> _Collected data entries_:
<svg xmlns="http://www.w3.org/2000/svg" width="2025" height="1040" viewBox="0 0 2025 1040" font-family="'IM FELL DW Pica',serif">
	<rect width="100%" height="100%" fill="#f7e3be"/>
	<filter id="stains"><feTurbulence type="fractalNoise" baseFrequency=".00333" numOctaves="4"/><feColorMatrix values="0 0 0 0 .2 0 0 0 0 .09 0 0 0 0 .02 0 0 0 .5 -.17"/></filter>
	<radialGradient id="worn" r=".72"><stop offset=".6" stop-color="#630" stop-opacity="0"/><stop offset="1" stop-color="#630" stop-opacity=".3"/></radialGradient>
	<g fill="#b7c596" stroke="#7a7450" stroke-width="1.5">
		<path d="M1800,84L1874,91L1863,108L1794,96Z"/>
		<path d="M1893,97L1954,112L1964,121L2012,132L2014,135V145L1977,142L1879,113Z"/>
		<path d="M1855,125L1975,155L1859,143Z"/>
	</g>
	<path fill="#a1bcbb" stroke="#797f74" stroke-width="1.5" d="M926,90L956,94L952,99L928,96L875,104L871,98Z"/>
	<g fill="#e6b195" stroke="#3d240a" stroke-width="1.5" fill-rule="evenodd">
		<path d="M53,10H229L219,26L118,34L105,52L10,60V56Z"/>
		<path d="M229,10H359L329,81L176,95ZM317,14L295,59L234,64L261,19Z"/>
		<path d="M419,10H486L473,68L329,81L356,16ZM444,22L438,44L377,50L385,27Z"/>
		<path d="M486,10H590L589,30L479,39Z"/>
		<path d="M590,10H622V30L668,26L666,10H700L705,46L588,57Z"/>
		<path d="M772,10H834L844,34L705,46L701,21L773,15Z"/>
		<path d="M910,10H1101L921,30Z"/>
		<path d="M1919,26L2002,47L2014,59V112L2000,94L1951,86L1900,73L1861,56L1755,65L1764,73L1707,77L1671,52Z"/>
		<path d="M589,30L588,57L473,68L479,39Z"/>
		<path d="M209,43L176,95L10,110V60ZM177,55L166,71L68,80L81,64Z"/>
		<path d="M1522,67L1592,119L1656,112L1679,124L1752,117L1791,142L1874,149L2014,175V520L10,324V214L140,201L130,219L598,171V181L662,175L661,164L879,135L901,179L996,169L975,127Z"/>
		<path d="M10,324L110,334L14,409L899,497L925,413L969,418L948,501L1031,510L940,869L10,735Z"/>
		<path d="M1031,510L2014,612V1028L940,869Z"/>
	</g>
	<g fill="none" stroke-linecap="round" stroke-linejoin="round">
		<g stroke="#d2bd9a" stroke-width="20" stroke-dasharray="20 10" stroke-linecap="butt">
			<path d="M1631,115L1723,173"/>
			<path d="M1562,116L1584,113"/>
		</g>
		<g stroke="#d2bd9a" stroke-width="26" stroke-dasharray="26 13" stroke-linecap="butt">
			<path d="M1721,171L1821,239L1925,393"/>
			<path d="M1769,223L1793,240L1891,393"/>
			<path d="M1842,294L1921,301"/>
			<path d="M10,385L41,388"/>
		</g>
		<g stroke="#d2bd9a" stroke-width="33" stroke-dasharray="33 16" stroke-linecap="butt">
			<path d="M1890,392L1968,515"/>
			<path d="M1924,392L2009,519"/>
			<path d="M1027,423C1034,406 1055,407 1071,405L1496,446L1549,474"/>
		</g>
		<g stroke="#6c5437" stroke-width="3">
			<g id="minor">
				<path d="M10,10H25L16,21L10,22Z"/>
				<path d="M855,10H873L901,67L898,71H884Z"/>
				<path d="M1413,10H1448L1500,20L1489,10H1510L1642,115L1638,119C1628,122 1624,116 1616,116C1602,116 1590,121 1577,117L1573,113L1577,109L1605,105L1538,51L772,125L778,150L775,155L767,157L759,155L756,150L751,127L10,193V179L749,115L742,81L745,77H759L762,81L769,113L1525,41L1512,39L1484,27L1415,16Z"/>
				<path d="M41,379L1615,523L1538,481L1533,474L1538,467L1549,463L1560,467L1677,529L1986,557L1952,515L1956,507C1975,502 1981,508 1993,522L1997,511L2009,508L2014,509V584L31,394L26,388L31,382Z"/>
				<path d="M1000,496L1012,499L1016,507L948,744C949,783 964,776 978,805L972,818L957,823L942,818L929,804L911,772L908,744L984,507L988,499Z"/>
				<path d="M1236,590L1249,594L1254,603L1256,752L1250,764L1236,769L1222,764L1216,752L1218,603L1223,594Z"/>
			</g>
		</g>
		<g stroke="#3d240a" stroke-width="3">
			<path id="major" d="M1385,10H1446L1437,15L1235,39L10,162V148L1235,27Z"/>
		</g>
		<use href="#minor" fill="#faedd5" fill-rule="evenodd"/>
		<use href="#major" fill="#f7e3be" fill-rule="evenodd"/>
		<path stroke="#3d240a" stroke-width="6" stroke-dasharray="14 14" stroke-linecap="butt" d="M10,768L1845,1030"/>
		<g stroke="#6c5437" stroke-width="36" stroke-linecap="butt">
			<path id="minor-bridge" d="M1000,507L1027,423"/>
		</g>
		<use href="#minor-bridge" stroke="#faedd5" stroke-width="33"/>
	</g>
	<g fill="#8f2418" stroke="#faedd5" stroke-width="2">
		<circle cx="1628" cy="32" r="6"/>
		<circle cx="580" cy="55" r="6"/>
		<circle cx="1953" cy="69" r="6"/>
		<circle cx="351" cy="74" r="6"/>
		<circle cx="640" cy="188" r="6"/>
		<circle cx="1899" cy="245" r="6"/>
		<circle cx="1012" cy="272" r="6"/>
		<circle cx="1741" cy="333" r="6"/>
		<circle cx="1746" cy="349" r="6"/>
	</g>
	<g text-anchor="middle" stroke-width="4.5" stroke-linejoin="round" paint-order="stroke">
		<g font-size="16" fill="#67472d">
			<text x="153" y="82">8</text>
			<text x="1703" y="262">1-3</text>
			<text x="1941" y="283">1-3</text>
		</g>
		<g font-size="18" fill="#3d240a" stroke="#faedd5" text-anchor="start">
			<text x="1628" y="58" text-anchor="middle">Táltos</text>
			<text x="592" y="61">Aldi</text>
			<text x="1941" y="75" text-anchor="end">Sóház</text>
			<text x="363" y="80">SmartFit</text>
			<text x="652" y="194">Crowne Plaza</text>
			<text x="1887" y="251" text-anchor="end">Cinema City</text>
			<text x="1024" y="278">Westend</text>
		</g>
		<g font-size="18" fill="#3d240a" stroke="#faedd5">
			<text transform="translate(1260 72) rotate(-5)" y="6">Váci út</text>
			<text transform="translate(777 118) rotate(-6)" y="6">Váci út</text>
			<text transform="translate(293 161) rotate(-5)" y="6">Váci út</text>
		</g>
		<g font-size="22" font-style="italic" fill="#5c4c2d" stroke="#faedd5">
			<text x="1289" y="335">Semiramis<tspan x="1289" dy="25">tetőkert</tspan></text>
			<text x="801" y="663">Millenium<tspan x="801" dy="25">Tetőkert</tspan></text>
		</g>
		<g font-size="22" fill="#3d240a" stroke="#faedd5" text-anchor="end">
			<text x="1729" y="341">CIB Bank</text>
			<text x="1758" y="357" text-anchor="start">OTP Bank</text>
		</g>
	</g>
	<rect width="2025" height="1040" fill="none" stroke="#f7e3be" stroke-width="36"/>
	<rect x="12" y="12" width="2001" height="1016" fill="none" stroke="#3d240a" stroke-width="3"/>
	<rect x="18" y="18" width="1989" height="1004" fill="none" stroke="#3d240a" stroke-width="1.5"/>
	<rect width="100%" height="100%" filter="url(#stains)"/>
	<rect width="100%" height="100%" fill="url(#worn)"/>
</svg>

> _Work order_:
Scan the records above. Return every line with "round" in it.

> _Result_:
	<g fill="none" stroke-linecap="round" stroke-linejoin="round">
	<g text-anchor="middle" stroke-width="4.5" stroke-linejoin="round" paint-order="stroke">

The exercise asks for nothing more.